Em complemento, todos os serviços públicos devem ser organizados de modo a assegurar que os serviços destinados à garantia dos direitos das crianças tenham atendimento prioritário e toda a política pública deve ser formulada levando em conta a garantia dos direitos das crianças correlatos ao que se estiver realizando.

No entanto, apesar da excelência da norma, não se verifica, concretamente, o cumprimento da prioridade absoluta, ao menos é essa a percepção da sociedade medida em pesquisa realizada, em 2013, pelo instituto Datafolha. Na pesquisa verificou-se que 94% da população é favorável à aplicação da norma, mas apenas 19% da população se considera informada sobre o direito da criança.

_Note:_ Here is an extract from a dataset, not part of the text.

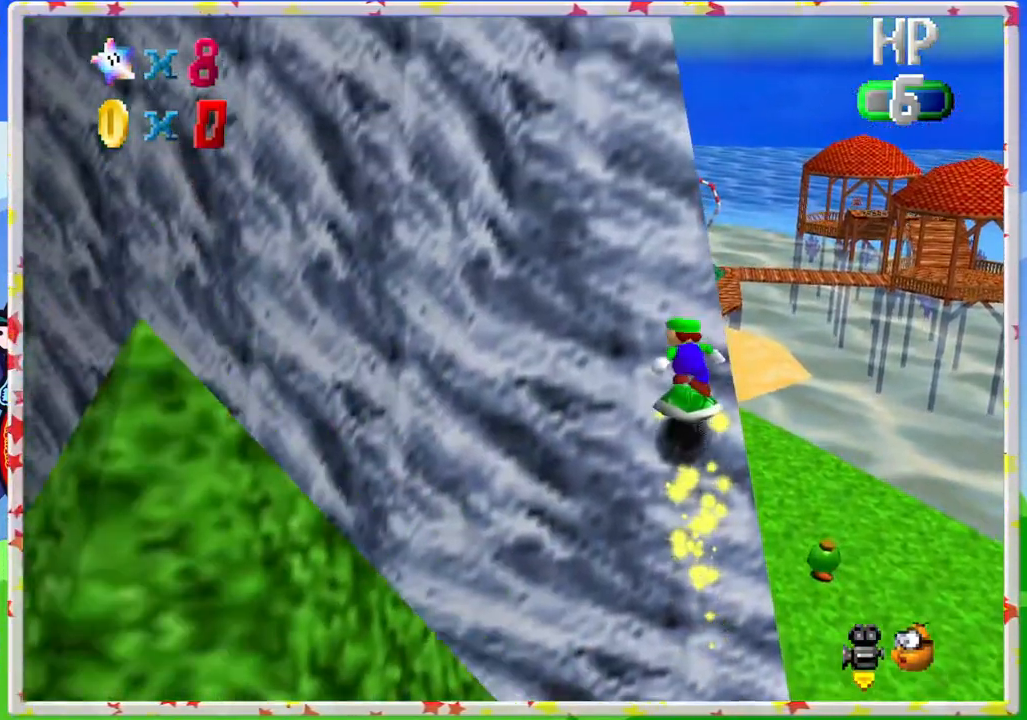
{"buttons": ["A"], "left_stick": "up-left", "events": [[67, "A", "up"], [133, "A", "down"], [217, "A", "up"], [283, "A", "down"], [400, "A", "up"], [467, "A", "down"]]}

Deste modo, o desafio posto à sociedade, ao Estado e às famílias é o de efetivar esta norma vigente há 27 anos, o que levará, por consequência, à garantia de uma série de outros direitos da criança, que apesar de serem garantidos pela legislação, ainda precisam ser devidamente aplicados. Para tanto, é essencial que o direito da criança, bem como suas características e peculiaridades sejam do conhecimento de toda a sociedade, que deve cobrar do poder público as ações proteção, promoção e defesa dos direitos das crianças, com prioridade absoluta.

*Guilherme Perisse é  Advogado do Instituto Alana. O texto foi publicado originalmente no Le Monde Diplomatique.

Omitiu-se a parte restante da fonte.